We agree with the majority rule. The statute contains no requirement that the gun be loaded and a pistol is universally classified as a dangerous and deadly weapon even though not loaded. We accordingly rule that it is no defense to a charge of carrying a concealed weapon to show that it was not loaded.
Instruction No. 2 was the main verdict directing instruction. Defendant contends that the court erred in giving that instruction because it contained the statement that "it is not necessary that the state prove that the pistol was loaded." Such is said to have been a comment on the evidence. We do not agree. The sentence in question is clearly in accord with the law of this state. It was within the discretion of the trial court to include that cautionary statement in order to clarify the essential elements required for a verdict of guilty.
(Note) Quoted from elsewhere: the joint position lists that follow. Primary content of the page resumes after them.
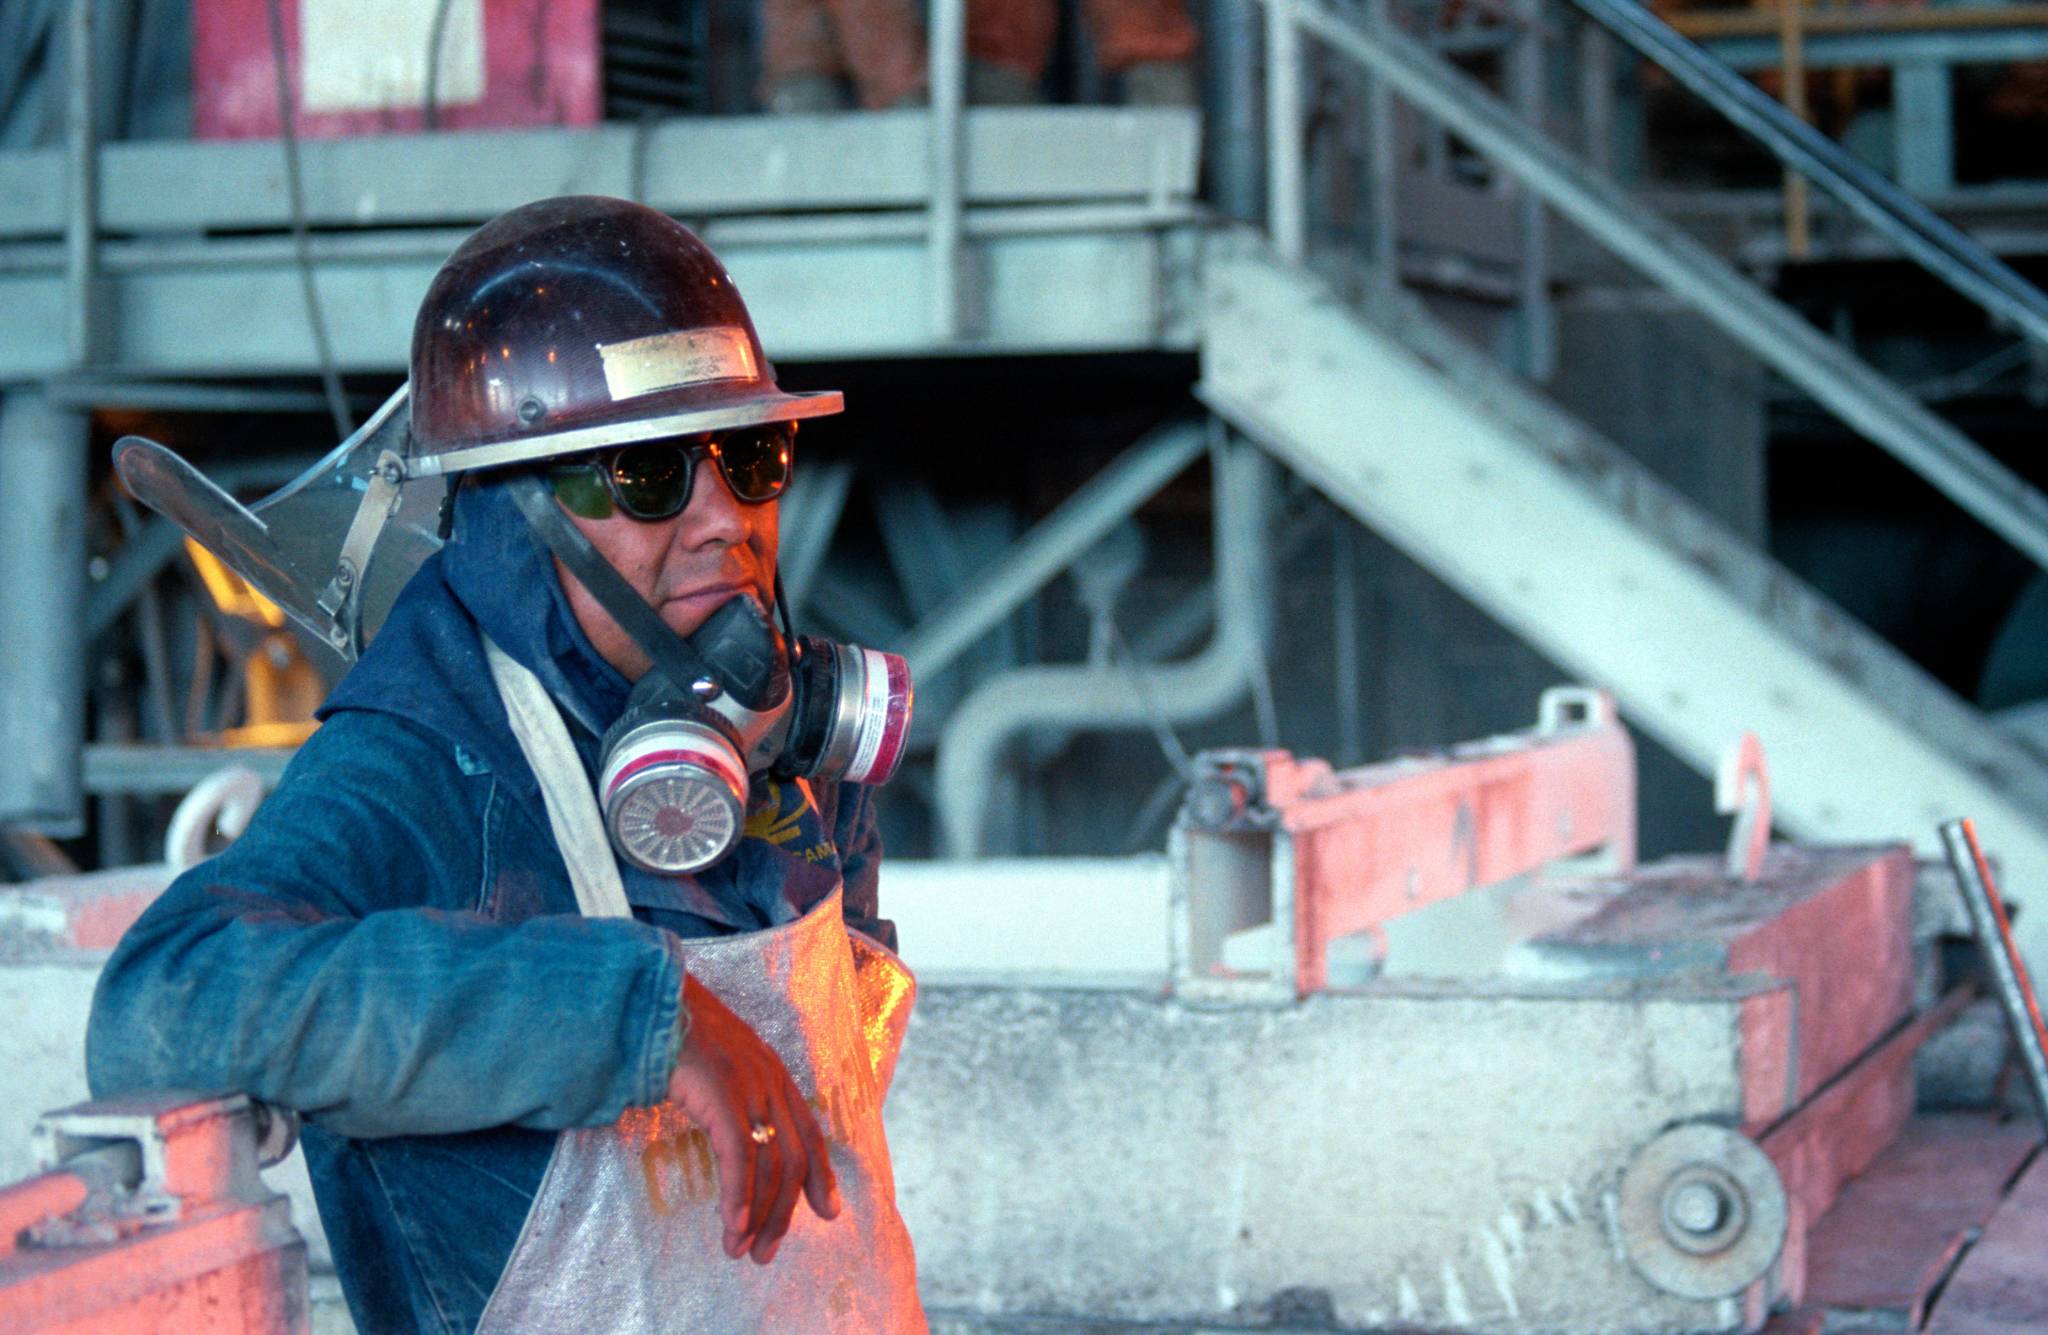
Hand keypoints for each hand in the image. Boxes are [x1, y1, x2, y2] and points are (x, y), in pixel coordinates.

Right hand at [665, 974, 840, 1262]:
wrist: (654, 1002)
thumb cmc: (678, 1037)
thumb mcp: (721, 1068)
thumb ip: (737, 1098)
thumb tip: (735, 1138)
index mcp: (775, 1074)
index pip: (810, 1132)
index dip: (821, 1175)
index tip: (829, 1212)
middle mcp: (771, 1081)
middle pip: (793, 1158)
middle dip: (785, 1211)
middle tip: (768, 1253)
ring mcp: (750, 1087)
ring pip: (769, 1164)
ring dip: (757, 1215)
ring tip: (743, 1251)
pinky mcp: (724, 1096)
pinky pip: (740, 1157)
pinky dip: (739, 1197)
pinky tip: (734, 1226)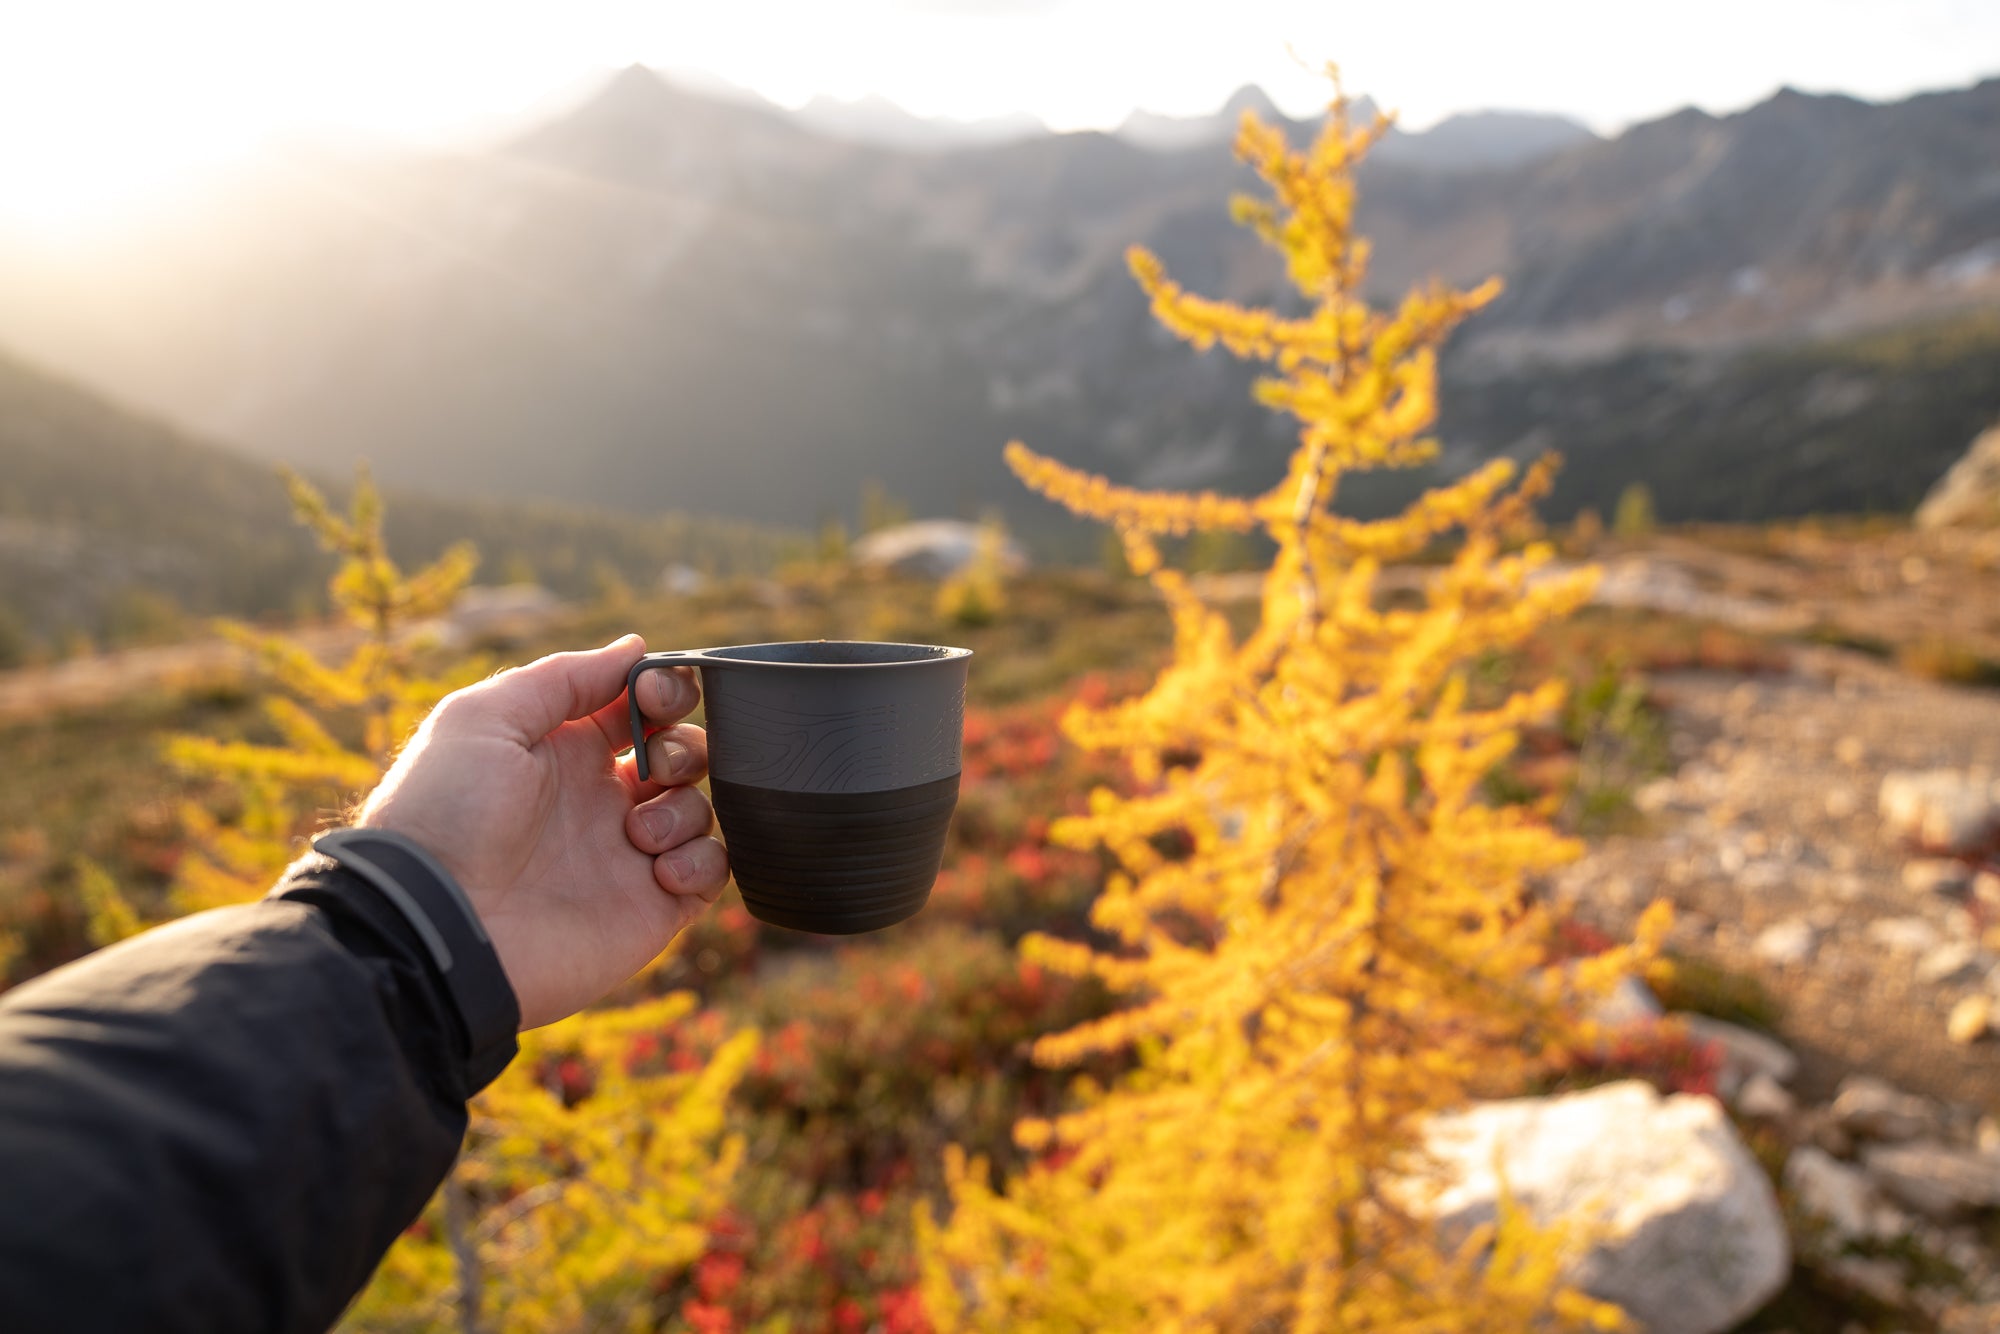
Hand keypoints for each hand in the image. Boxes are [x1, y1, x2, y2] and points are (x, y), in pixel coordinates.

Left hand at [355, 635, 727, 1028]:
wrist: (435, 926)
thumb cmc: (445, 815)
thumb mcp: (484, 718)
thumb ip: (563, 678)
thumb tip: (636, 648)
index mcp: (563, 751)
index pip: (639, 707)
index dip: (662, 690)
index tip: (653, 695)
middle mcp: (599, 800)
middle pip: (681, 754)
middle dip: (684, 747)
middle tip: (654, 764)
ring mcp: (626, 856)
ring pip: (700, 810)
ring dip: (685, 808)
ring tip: (640, 833)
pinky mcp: (649, 909)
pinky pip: (711, 873)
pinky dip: (702, 860)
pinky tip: (658, 868)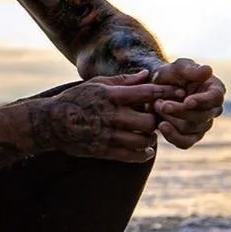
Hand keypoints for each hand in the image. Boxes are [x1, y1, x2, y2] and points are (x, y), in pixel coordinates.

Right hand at [41, 71, 165, 162]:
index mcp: (111, 96)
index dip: (165, 92)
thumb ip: (123, 81)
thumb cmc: (76, 99)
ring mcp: (107, 135)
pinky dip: (142, 155)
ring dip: (150, 138)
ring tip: (149, 134)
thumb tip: (146, 74)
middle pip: (149, 122)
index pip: (146, 93)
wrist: (51, 123)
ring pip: (142, 140)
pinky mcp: (103, 151)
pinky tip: (145, 150)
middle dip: (157, 121)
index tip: (179, 93)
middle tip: (157, 119)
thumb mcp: (97, 84)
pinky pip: (131, 156)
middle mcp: (111, 116)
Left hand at [148, 58, 224, 148]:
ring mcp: (202, 125)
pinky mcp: (190, 136)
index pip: (215, 98)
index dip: (202, 101)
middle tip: (160, 104)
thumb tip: (208, 70)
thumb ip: (190, 69)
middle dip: (179, 111)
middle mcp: (212, 110)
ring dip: (170, 118)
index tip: (187, 101)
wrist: (156, 89)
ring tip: (156, 106)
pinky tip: (161, 126)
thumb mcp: (177, 67)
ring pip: (190, 129)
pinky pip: (185, 143)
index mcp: (215, 90)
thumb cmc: (171, 75)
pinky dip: (172, 136)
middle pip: (201, 117)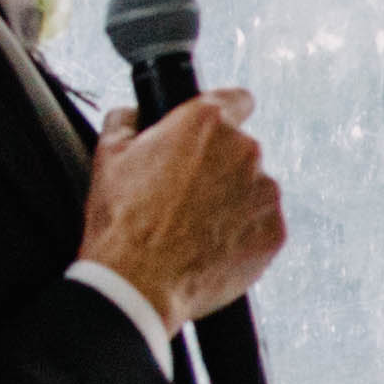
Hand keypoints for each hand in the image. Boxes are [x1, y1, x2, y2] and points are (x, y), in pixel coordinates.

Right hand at [79, 90, 283, 325]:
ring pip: (255, 188)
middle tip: (186, 195)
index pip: (237, 100)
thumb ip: (126, 120)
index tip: (215, 133)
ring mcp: (265, 193)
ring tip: (197, 227)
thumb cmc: (122, 220)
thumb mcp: (108, 155)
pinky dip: (245, 233)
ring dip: (235, 201)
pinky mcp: (276, 232)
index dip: (224, 114)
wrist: (139, 283)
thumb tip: (133, 114)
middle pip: (241, 150)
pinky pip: (264, 224)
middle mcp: (245, 150)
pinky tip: (213, 246)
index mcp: (206, 122)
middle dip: (219, 167)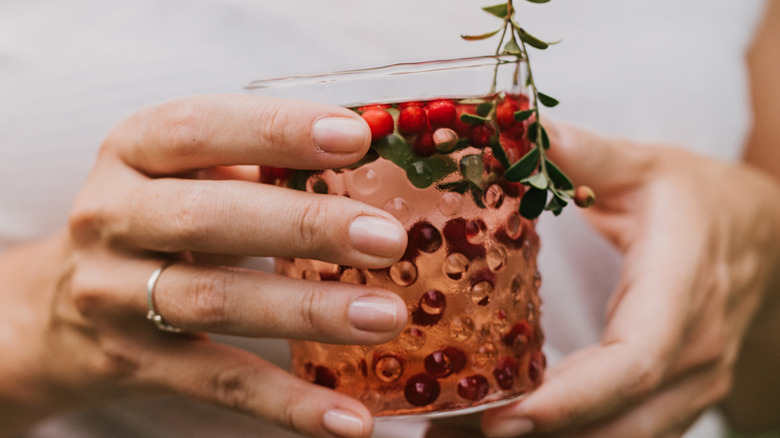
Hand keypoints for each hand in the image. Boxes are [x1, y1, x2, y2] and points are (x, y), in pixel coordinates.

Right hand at [0, 95, 408, 437]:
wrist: (58, 301)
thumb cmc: (153, 215)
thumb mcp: (183, 172)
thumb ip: (255, 163)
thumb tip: (369, 161)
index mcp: (133, 152)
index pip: (199, 128)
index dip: (276, 130)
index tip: (355, 136)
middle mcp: (114, 217)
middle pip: (207, 218)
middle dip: (305, 227)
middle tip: (386, 239)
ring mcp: (116, 295)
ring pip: (217, 301)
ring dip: (308, 311)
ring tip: (384, 316)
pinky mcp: (137, 361)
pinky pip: (219, 383)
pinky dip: (287, 403)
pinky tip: (348, 417)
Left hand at [478, 122, 779, 436]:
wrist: (762, 232)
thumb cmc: (700, 198)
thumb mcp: (644, 166)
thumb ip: (583, 152)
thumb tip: (518, 127)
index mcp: (682, 287)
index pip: (633, 360)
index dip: (572, 398)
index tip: (504, 417)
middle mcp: (695, 350)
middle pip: (623, 420)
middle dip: (544, 437)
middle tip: (456, 433)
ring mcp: (694, 382)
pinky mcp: (679, 394)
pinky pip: (628, 433)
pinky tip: (516, 431)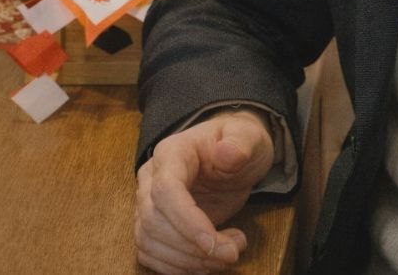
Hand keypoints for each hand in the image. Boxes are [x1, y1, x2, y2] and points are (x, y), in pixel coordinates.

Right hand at [135, 108, 275, 273]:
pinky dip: (179, 267)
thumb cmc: (239, 143)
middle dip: (192, 247)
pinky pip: (151, 254)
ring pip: (149, 242)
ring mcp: (148, 203)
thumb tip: (227, 153)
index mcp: (172, 152)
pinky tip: (209, 263)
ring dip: (188, 261)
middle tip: (231, 253)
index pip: (166, 190)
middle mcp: (151, 177)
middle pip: (154, 222)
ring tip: (227, 255)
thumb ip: (241, 143)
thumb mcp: (249, 137)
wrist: (234, 154)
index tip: (214, 244)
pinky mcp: (152, 225)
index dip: (187, 222)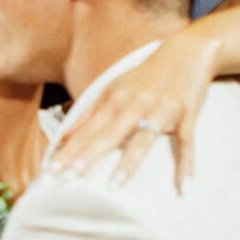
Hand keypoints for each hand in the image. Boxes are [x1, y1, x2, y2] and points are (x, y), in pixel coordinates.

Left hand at [50, 28, 219, 188]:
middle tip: (71, 176)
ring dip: (129, 164)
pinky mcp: (186, 116)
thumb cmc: (145, 76)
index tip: (52, 169)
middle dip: (89, 156)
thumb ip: (89, 114)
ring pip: (143, 141)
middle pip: (109, 136)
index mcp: (115, 100)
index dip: (69, 150)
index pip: (87, 130)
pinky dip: (186, 165)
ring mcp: (162, 111)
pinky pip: (186, 144)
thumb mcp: (113, 89)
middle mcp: (135, 105)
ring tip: (114, 186)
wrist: (186, 53)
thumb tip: (63, 137)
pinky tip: (183, 187)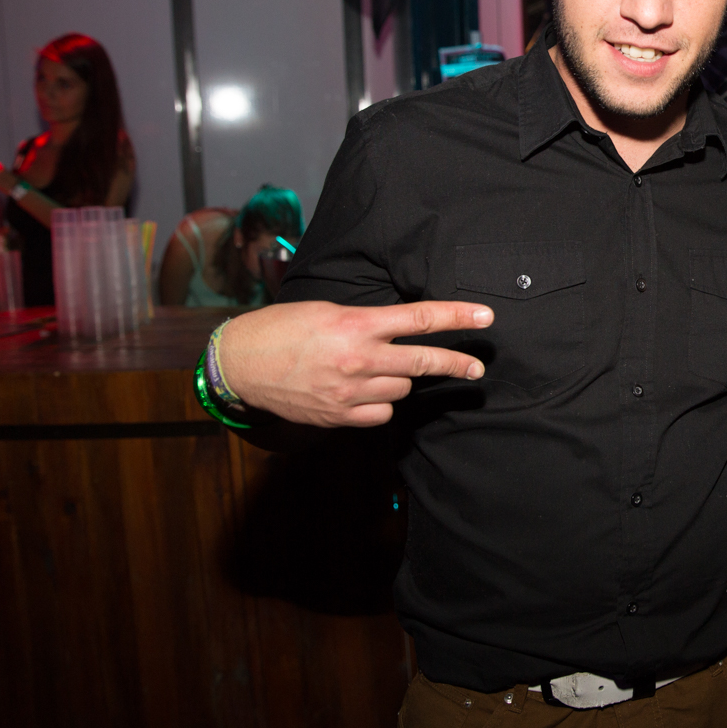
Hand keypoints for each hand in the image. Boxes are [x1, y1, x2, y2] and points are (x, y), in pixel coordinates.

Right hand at [216, 300, 493, 427]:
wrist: (240, 363)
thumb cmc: (282, 328)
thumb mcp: (329, 311)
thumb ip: (369, 321)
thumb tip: (405, 328)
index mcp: (357, 325)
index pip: (420, 319)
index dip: (458, 316)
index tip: (486, 316)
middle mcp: (358, 359)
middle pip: (423, 362)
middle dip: (457, 363)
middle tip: (476, 366)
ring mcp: (349, 392)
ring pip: (401, 389)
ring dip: (399, 379)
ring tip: (373, 368)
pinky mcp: (339, 416)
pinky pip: (381, 414)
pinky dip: (381, 404)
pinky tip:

The final contention of defendant is that the forms of verdict were improper because they did not contain the word "feloniously." The form of verdict actually used and returned by the jury was: "We, the jury in the above entitled cause, find the defendant guilty of carrying concealed weapon as charged but are unable to agree upon punishment." As indicated, defendant contends that the word "feloniously" should have appeared before the word "carrying." The amended information charged that defendant "did unlawfully and feloniously carry concealed upon his person a certain deadly and dangerous weapon, to wit: 9 M.M. Caliber `Browning' Automatic Pistol * * *." Instruction No. 2 required a finding that "the defendant, Eddie Dorsey, did intentionally and feloniously carry concealed on his person * * *." We rule this contention against defendant. It is certainly not necessary that the verdict contain the essential elements of the offense. Rule 27.01 (c) provides that "the jury shall specify in their verdict the offense of which the defendant is found guilty." The verdict in this case clearly complies with that rule. Moreover, as indicated, as a requirement for finding guilt the jury had been required by the instruction to find that defendant "did intentionally and feloniously carry * * *." We rule that the forms of verdict were not erroneous.
The judgment is affirmed.
BARDGETT, J., concurs in separate concurring opinion filed.
SEILER, J., concurs, and concurs in separate concurring opinion of BARDGETT, J.
I concur in the opinion of Holman, P. J. However, I desire to state that, in my opinion, the testimony relating to the reason why the appellant had the gun was properly admitted because this evidence could be considered as a mitigating factor in connection with fixing the punishment.